Ce texte devrait nous permettre d’assurer la compétitivité de Guadeloupe Formation, la modernisation de l’offre pédagogique, la prise en compte des métiers émergents ou en tension, la mise en place de formations itinérantes, non modulaires qui ne sont pas forcément pérennes et qui supposent une grande souplesse dans les recrutements.
Ce texte est une étape. Après l’adoption du projet de loi, je proposerai à notre assemblée de prévoir, à l’occasion de la délibération sur les nouveaux statuts, un contrat de performance pour inciter le nouvel EPIC, à mettre en place une nouvelle organisation, à diversifier son activité pour mieux répondre aux besoins des guadeloupéens, à mieux mobiliser les crédits européens.
Pour toutes ces raisons, je vous propose de donner un avis très favorable à cet article 2 du projet de loi.
Je vous propose également de donner un avis favorable aux diverses ordonnances de la loi pour la liberté de choisir son avenir professionnel, avec un amendement à l’ordonnance du 28 août 2019, pour qu’il soit tenu compte des surcoûts liés à notre situation d’archipel et aux difficultés d’accès au logement pour les apprentis.
Je vous propose de donner un avis favorable pour réussir « la formation au service de l’insertion et de l’emploi des guadeloupéens ».
Je vous propose de donner un avis favorable pour :
? Réussir le développement économique touristique. Attirer, moderniser, de nouvelles structures, pour exercer un effet levier sur l’emploi,
? Réussir le défi du plan OCEAN, des nouveaux métiers de la mer autour de la croissance bleue, pour créer de nouveaux emplois: aquaculture, plongée, réparateur naval….

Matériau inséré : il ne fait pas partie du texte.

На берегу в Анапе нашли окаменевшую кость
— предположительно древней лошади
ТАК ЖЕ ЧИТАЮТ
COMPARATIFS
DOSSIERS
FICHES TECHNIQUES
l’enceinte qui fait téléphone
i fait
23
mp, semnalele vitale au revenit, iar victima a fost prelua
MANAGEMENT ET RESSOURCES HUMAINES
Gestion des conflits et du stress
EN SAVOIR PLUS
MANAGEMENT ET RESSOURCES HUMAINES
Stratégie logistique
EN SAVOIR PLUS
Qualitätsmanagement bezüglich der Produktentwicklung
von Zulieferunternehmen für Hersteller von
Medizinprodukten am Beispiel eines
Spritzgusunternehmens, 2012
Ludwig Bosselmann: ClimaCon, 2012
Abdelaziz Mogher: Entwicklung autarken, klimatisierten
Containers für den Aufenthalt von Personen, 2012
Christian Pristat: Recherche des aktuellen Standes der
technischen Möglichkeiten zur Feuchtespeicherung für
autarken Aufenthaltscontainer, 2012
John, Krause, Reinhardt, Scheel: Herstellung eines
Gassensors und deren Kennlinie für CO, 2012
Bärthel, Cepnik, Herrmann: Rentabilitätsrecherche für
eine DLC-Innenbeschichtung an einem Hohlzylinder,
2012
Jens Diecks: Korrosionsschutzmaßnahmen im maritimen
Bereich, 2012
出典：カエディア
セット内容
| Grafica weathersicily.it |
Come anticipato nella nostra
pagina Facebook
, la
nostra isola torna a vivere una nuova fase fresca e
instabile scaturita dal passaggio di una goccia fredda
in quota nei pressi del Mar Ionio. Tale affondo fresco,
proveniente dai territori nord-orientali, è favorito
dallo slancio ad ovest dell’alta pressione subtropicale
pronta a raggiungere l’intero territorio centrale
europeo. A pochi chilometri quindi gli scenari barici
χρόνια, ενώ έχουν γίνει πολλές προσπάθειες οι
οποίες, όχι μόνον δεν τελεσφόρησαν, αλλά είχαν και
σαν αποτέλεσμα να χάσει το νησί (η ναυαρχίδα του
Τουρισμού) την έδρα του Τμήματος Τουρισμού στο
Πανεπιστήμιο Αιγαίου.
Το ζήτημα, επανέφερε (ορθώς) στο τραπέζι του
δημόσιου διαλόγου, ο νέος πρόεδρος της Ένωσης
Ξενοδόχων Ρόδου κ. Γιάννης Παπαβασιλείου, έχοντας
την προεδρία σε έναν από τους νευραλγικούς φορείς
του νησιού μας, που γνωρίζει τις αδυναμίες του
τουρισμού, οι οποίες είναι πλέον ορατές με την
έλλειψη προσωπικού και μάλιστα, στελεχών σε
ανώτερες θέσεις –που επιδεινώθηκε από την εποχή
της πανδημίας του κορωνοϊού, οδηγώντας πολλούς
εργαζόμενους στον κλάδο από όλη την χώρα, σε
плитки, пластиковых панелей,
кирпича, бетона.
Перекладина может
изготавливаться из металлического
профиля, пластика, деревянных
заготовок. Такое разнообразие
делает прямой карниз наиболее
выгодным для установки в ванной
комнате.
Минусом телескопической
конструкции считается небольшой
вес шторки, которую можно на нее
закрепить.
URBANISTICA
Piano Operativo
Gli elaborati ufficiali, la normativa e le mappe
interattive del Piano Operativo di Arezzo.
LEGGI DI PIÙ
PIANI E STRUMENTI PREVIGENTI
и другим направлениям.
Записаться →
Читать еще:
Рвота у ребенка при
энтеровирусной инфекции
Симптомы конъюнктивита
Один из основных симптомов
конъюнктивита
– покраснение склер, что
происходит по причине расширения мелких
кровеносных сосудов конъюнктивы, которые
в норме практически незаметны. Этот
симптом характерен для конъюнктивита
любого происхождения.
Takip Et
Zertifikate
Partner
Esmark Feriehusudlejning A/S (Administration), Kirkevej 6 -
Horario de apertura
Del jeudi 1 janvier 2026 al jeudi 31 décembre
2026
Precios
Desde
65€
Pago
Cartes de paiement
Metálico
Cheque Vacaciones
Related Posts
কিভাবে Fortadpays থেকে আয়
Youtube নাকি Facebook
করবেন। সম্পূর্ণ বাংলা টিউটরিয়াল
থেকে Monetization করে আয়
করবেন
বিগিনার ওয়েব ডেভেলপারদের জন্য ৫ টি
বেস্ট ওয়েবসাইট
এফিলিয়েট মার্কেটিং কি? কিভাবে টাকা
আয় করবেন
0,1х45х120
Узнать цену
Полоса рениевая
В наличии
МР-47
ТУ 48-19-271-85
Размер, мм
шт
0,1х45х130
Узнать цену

? Réussir le défi de la croissance verte autour des nouveaux enjeux de la production locale (MIR, LIZIN CENTRAL), la souveraineté alimentaire et l’agro-transformation, grand vivier des emplois de demain,
? Réussir le défi, de l’innovation et de la recherche, autour de la Technopole Audacia Caraibes, du centre de formation des métiers de l’aérien (plus de 600000 emplois à pourvoir dans le monde), du déploiement du THD, de la télé-médecine….
Autant de nouveaux projets régionaux qui doivent générer de nouveaux emplois pour de jeunes guadeloupéens bien pris en main par le vaisseau amiral de la formation.
Avant de passer aux autres dispositions du projet de loi, je voudrais citer un extrait de la lettre du directeur général, Camille Galap aux salariés pour leur annoncer « officiellement » son départ pour des raisons personnelles :
« C’est grâce à tout ce potentiel humain au sein de Guadeloupe Formation que les défis de l’orientation, de la formation professionnelle et continue mais également de l’insertion professionnelle seront relevés. Ils répondront aux enjeux du territoire si importants pour les demandeurs d’emplois, les décrocheurs mais également les salariés des entreprises de la Région Guadeloupe. J’espère sincèrement que de très nombreux projets continueront à se développer dans les années à venir. Je souhaite enfin à chacun un accomplissement personnel et professionnel. »
Il devait être avec nous ce matin, mais il est retenu à Paris. Nous serons ensemble, à Guadeloupe Formation Mardi 29 Octobre, pour rencontrer le personnel, les rassurer sur leur avenir, celui de la structure mais aussi écrire ensemble les perspectives pour continuer de changer l’avenir de notre jeunesse.
Merci Camille, pour le travail effectué, pour le courage dont tu as fait preuve durant ces dernières semaines en menant de front tes responsabilités personnelles et professionnelles.
Tous nos vœux t’accompagnent dans les épreuves et je suis sûr d’une chose, Camille Galap est un de CES HOMMES QUI SAVENT FAIRE FACE AU GRAND VENT. Et, c’est dans la tempête, que l’on éprouve et reconnait les « marins de grand temps ».
Durant ces 18 derniers mois, par sa rigueur, sa vision et sa bienveillance, Camille a insufflé de l’enthousiasme, de l’espoir à l’ensemble des collaborateurs de Guadeloupe Formation.
Je lui souhaite la pleine réussite dans ses nouvelles fonctions.